Overview
Multi-Physics Simulation System for Continuum and Discrete Dynamics
Summary
MulPhys is a model development environment for complex multi-physics simulations. It is based on a multi-domain and multi-model approach, which enables different physical models to co-exist in different geometrical domains and interact with each other.
Introduction
The idea behind this project is to provide an object-oriented environment for multi-physics modeling. The focus of the system is on the simulation of complex discrete and continuum dynamics. The modeling framework is based on the efficient library routines for manipulating geometrical primitives, which include particles, nodes, edges, faces, and cells. There are two basic features that are inherent in all primitives: dynamic creation/destruction and dynamic connectivity. The former allows for modeling of complex events when the number of elements is constantly changing, like particle dynamics, structure failures, mechanical interactions etc. Dynamic connectivity enables modeling of complex mechanical and fluid-dynamical events with interactions between different physical entities, like particle-fluid, fluid-structure, solid-solid interactions. While broadening the scope of possible mechanical events that the system is capable of simulating these features can also be used on parallel computer platforms for dynamic load balancing.
Problem Setup
In contrast to conventional simulation environments where the simulation process involves three distinct stages: pre-processing, simulation and post-processing, MulPhys environment is based a single simulation/visualization process, where a GUI-controlled visualizer displays the state of the system at any time during the simulation. Because of the multi-model design it is possible to integrate pre- and post-processing into one continuous simulation process. For example, some elements of pre-processing, like mesh-generation, become the integral part of the simulation process, since mesh-generation itself is considered as just another model in the system. This general approach also facilitates modeling of complex systems, like those with changing geometries and moving boundaries.
Implementation
- Elements
Each geometric primitive is represented by an object of a respective class with a common parent class Element. To enable dynamic creation/destruction of the elements all objects of the same class are connected into a linked-list structure, inherited from the parent Element class.

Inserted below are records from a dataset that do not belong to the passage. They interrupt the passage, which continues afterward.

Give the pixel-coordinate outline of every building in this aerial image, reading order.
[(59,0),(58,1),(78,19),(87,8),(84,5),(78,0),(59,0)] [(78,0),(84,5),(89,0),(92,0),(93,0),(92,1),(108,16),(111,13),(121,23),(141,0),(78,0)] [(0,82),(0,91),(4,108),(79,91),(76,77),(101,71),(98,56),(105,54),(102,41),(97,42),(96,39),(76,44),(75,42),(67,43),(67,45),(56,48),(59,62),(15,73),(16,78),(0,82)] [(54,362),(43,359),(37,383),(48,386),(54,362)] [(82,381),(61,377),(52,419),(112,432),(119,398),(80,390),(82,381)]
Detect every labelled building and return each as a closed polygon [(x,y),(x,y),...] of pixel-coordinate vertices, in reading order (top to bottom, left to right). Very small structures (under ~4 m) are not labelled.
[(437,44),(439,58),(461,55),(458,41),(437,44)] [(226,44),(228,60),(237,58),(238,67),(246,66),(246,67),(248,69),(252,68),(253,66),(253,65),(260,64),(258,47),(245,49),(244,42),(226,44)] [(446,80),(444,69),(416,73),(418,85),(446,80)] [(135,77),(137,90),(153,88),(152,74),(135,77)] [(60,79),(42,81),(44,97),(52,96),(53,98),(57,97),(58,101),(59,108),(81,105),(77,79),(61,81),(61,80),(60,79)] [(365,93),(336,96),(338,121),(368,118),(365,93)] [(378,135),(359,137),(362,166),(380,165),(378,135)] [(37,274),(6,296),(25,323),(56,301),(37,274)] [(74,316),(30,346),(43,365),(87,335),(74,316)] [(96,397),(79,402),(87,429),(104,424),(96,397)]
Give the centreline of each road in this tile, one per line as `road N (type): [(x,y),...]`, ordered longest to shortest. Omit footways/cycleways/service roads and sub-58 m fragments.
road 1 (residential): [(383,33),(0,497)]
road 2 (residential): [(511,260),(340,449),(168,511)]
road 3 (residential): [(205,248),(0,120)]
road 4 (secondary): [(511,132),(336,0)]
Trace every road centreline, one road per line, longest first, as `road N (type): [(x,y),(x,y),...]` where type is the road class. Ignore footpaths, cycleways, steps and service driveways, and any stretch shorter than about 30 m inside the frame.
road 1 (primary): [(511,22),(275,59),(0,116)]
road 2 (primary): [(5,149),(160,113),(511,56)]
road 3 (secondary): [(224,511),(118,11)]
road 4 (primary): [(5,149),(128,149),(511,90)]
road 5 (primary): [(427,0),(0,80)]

The geo-primitives, such as Nodes, Edges, Faces, and Cells are the sub-classes of the Element. Different sub-models can handle these primitives as physical entities, which then can reveal themselves as Particles, Bonds, Membranes, and Volumes respectively. For example, the diagram below shows the configuration of the model consisting of particles (nodes), bonds (edges), and physical volumes (cells), with given interactions between the three entities.
The connectivity lists themselves can be represented by arrays or linked lists. For example, in the case of unstructured tetrahedral gridding the connectivities are constant-size arrays, whereas in other cases they can be realized as dynamic linked lists (see the inter-atomic bonding problem, or structural collapse).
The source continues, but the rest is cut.